Página:
□ □ □ □ □ □ □

En su concepto esencial puede definirse la democracia: una organización de la sociedad, en la cual todas las fuerzas sociales jurídicas y económicas en posesión de su pleno desarrollo jerárquico y en la proporción propia a cada una de ellas, cooperan de tal suerte al bien común, que el último resultado de su acción retorna en ventaja especialísima de las clases inferiores (1). Esta definición indica la esencia de la democracia, y este carácter esencial se saca del fin a que converge el conjunto de las relaciones civiles designadas con el nombre de democracia. En cuanto al fin de la democracia, sigue siendo siempre aquel que es la única razón de ser de la sociedad humana, es a saber, el bien común; pero de tal suerte, que ese bien común, habida consideración a los miembros de la sociedad que de él participan, conduzca, por la fuerza de las cosas, al bien especialísimo de las clases inferiores.
Este bien común es un fin genérico que lógicamente encierra, como fin específico, el bien más particular de las clases inferiores.

□ □ □ □ □ □ □

Datos guardados:
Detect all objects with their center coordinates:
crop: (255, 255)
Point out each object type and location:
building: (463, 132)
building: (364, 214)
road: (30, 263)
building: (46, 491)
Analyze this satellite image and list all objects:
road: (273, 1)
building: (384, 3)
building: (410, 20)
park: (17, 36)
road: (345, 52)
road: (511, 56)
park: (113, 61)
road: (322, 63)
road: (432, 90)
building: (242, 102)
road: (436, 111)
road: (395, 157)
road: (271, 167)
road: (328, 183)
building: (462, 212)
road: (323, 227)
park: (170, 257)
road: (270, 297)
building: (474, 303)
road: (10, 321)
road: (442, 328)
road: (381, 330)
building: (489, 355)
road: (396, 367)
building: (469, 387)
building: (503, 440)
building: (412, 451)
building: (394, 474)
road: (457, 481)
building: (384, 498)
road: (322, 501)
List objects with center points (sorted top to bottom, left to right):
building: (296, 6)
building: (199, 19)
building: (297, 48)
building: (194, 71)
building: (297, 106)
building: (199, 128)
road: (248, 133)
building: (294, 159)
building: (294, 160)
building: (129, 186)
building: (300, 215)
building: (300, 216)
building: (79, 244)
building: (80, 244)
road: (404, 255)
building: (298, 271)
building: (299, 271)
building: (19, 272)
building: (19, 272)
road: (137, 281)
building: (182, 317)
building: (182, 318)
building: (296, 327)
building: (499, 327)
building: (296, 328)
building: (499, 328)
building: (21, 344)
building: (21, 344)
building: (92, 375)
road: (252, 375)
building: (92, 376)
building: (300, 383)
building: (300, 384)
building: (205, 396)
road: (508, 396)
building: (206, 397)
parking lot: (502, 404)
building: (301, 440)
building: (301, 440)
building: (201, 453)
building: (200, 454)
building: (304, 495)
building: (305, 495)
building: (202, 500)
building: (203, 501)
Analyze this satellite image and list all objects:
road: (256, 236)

□ □ □ □ □ □ □

Según el texto sobre la democracia, ¿cuál es la única razón de ser de la sociedad humana?

Tu respuesta:
El bien común.